(Source records)
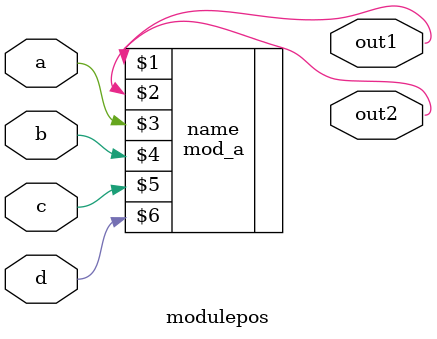
<source format=v>
module modulepos( 
    input a, 
    input b, 
    input c,
    input d,
    output out1,
    output out2
);
mod_a name(out1,out2,a,b,c,d);
endmodule

</source>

Exercise requirements:
Quote all of the entries word for word, omitting any pictures.

The completed task:
<source format=v>
module modulepos( 
    input a, 
    input b, 
    input c,
    input d,
    output out1,
    output out2
);
mod_a name(out1,out2,a,b,c,d);
endmodule

</source>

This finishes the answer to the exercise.